> _Document text_:
┌──

With a background in archeology, fine art and law, Jane Raffan is a Renaissance woman of the art world.
© Jane Raffan
How would you describe what an art consultant does?
Apart from my love of art, I love words. Stephen Fry, quoting Oscar Wilde, described career aspirations in terms of nouns versus verbs: “If you know what you want to be, then you inevitably become it … but if you never know, then you can be anything … we are not nouns, we are verbs ...” This perfectly describes arts consultancies, the foci of which are as varied as the skillsets of their principals.
How did you become an art consultant?
Educated in archaeology, fine arts and law (ethical dealing in art and cultural heritage), and with broader interests still, my expertise is very much about doing, not being. I’ve worked in collection management at the Art Gallery of NSW, in high level operations and as an art specialist in the auction industry, as radio producer/presenter of multi-disciplinary arts shows, and as a writer for art industry publications. My consultancy enables me to indulge interests that would otherwise be left to pastimes, and consultancy highlights have included discoveries and value-add identifications for clients made while cloaked in the guise of detective, conservator, analyst, academic and cryptographer.

└──

[Saved entries]
┌──

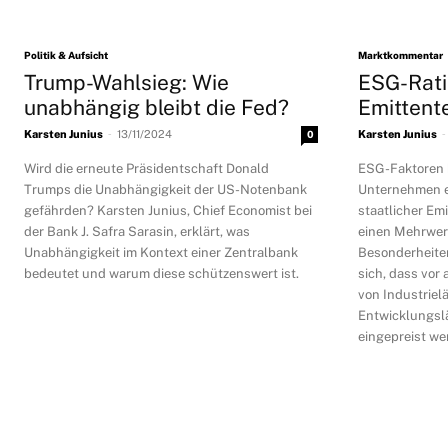
Politik & Aufsicht
Marktkommentar
Trump-Wahlsieg: Wie
ESG-Ratin
unabhängig bleibt die Fed?
Emittent
-
-
Karsten Junius
13/11/2024
0
Karsten Junius
Wird die erneute Präsidentschaft Donald
ESG-Faktoren h
Trumps die Unabhängigkeit der US-Notenbank
Unternehmen et
gefährden? Karsten Junius, Chief Economist bei
staatlicher Em
der Bank J. Safra Sarasin, erklärt, was
einen Mehrwert 
Unabhängigkeit im Kontext einer Zentralbank
Besonderheiten
bedeutet und warum diese schützenswert ist.
sich, dass vor
von Industriel
Entwicklungsl
eingepreist we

└──

> _What is expected_:
Continue the interview with art consultant Jane Raffan from its last sentence.

> _Written answer_:
Tell us about a notable moment from your career?
During one audit of superfluous Queensland state government assets, I discovered a rare museum-quality drawing by a now renowned Aboriginal printmaker, and elsewhere identified early 20th century frottages from NSW rock engravings. On the same project, I retrieved valuable ceramics and art glass by notable 20th century makers tucked away in kitchenettes. Currently, I’m working with a newly merged NSW state government super department to deepen their appreciation and understanding of the art collection drawn from across former agencies, and help create new engagement and a sense of place.
Working with collectors is more of a deep dive. Very rewarding interpersonal journeys with entirely different consultancy modus operandi; my book profiling Pat Corrigan’s collection, for one.
As for future goals: continue to be open to new opportunities, new learning and discoveries.
To be, or not to be, that is the question...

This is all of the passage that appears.